Australian companies are increasingly concerned about a lack of available credit to boost growth, as domestic banks tighten lending standards amid increased regulatory oversight.

A survey by accounting and consultancy firm Ernst & Young showed reduced access to credit was now ranked as the biggest external threat for middle-size companies.

Around one quarter (24%) of those surveyed highlighted it as a risk, up from just 6% in 2017. The survey was carried out for companies with revenues between $US1 million to $US3 billion.

EY’s Rob Dalton, who commissioned the survey, said the responses stem from “a real perception that banks have started a pre-emptive lending crackdown”.
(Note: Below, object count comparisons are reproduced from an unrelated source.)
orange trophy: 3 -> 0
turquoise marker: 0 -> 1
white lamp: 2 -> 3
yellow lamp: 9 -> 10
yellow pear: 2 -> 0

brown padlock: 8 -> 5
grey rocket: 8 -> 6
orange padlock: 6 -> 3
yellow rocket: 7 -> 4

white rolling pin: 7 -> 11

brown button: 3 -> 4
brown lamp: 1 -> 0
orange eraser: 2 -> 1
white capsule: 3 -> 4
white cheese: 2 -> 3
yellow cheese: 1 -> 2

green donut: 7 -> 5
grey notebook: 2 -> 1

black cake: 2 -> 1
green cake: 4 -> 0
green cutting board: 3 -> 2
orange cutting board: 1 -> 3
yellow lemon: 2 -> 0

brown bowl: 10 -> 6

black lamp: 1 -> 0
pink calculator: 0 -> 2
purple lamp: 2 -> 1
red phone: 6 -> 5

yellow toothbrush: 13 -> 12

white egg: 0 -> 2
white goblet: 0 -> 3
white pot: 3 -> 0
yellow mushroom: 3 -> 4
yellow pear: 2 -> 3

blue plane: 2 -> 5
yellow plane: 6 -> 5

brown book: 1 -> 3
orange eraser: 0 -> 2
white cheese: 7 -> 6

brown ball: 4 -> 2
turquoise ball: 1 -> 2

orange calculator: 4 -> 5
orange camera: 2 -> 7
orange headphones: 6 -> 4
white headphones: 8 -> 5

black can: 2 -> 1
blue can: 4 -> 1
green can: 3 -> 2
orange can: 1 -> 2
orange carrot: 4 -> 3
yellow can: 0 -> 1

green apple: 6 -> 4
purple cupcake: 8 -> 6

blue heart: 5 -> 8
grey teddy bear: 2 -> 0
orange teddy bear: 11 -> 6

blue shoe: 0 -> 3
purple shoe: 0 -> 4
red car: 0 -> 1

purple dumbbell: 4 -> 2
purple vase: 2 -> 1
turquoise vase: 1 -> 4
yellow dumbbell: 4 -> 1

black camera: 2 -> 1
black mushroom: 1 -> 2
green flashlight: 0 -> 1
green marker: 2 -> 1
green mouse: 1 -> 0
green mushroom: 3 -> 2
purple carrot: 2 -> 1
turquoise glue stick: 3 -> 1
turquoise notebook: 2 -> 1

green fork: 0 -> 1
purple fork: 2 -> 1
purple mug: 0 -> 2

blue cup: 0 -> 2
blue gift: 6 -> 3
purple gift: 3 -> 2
“We’re continuing to see the impact of increased regulation of financial services driven by continued post-GFC measures and an increased focused on culture and conduct through activities like the Royal Commission,” Dalton said.

“While it’s important the sector is well regulated, we need to make sure we’re providing a framework that encourages growth for our middle-market companies, the engine of our economy.”

Concerns around tighter lending standards have been raised often so far in 2018, but generally in relation to a slowdown in home loans rather than business lending.

In response to tighter lending standards, the EY survey results showed that more local companies are considering alternative measures to fund growth.

Around three-quarters of the mid-size Australian companies surveyed said they had considered an initial public offering (IPO) to raise cash — a “significantly higher” result than their global peers, where less than half of respondents had looked into an IPO.

In addition, “there’s a huge amount of private capital out there looking for a home, and middle-market businesses are looking to access this to fund their growth,” Dalton said.

Half of the Australian companies surveyed said a company tax cut was a good idea to boost growth, which was again well above the international average.

Reports over the weekend suggested the Turnbull government may look to tweak its company tax-cut proposal, after losing ground to Labor in Saturday’s by-election results.

“It’s important we ask ourselves why Australian firms are concerned about cash-flow, credit availability and corporate taxes – we need regulatory conditions which promote growth rather than dampening it,” Dalton said.

“We need to afford these businesses every opportunity to expand, create jobs and create wealth that can be shared throughout the community.”